26. The addition of a third Deputy Speaker in 1971 had the happy consequence of evening out the party balance in the Speaker's team. Since that innovation, the appointments have been managed in order to provide that one Deputy Speaker is drawn from the side of the House from which the Speaker has come, and two are drawn from the opposing benches. Sir Alan Haselhurst pointed out that in a House with a very small Government majority, or in the case of a hung Parliament, the 'pairing' of the Speaker and Deputy Speakers from the Government and Opposition benches would be highly significant in terms of the overall arithmetic. He also believed that the pairing arrangements made it easier for Deputy Speakers to explain to their constituents their reasons for not voting in the House.[19]

27. Deputy Speakers have usually been drawn from the ranks either of the Government party or the main Opposition party, not from the smaller parties. There are post-war precedents to the contrary: in 1965 Mr Roderic Bowen MP, a Liberal, was appointed First Deputy Chairman of Ways and Means. Since the additional post was created in 1971, however, there have been no Deputy Speakers from the smaller parties. Of course, members of smaller parties tend to have more party responsibilities and portfolios, which acts as a disincentive to their seeking the Chair.
--------
- _WHAT NEEDS TO BE DONE_
Output, word for word, the part of the text on Deputy Speakers that begins at the words "27. Deputy Speakers" and stops after the words "seeking the Chair.". Rely only on the text on Deputy Speakers, not on the data.

- _DATA SEGMENT_
--------
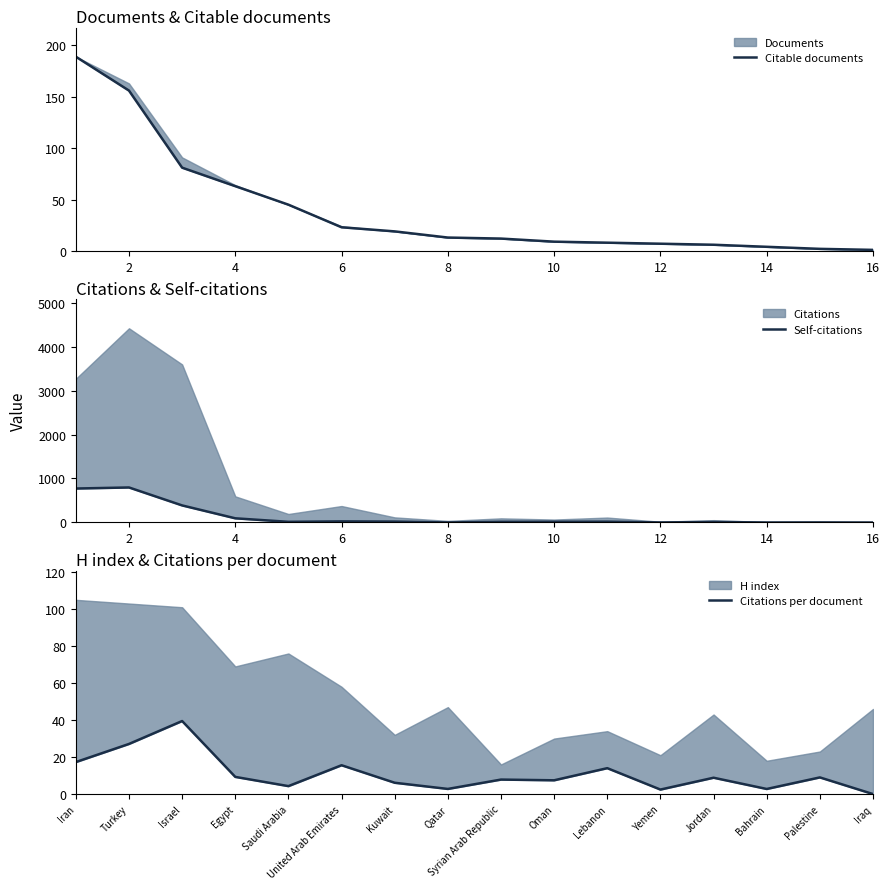

Which category has the highest value across all series?

2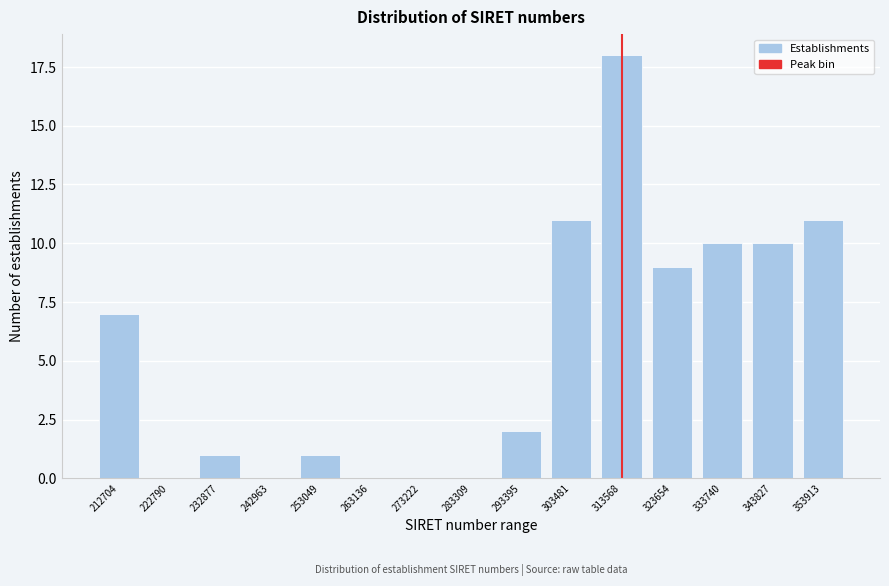

Reading left to right, extract all data points from this chart.

212704=7	222790=0	232877=1	242963=0	253049=1	263136=0	273222=0	283309=0	293395=2	303481=11	313568=18	323654=9	333740=10	343827=10	353913=11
--------
- _ANSWER BELOW_
27. Deputy Speakers have usually been drawn from the ranks either of the Government party or the main Opposition party, not from the smaller parties. There are post-war precedents to the contrary: in 1965 Mr Roderic Bowen MP, a Liberal, was appointed First Deputy Chairman of Ways and Means. Since the additional post was created in 1971, however, there have been no Deputy Speakers from the smaller parties. Of course, members of smaller parties tend to have more party responsibilities and portfolios, which acts as a disincentive to their seeking the Chair.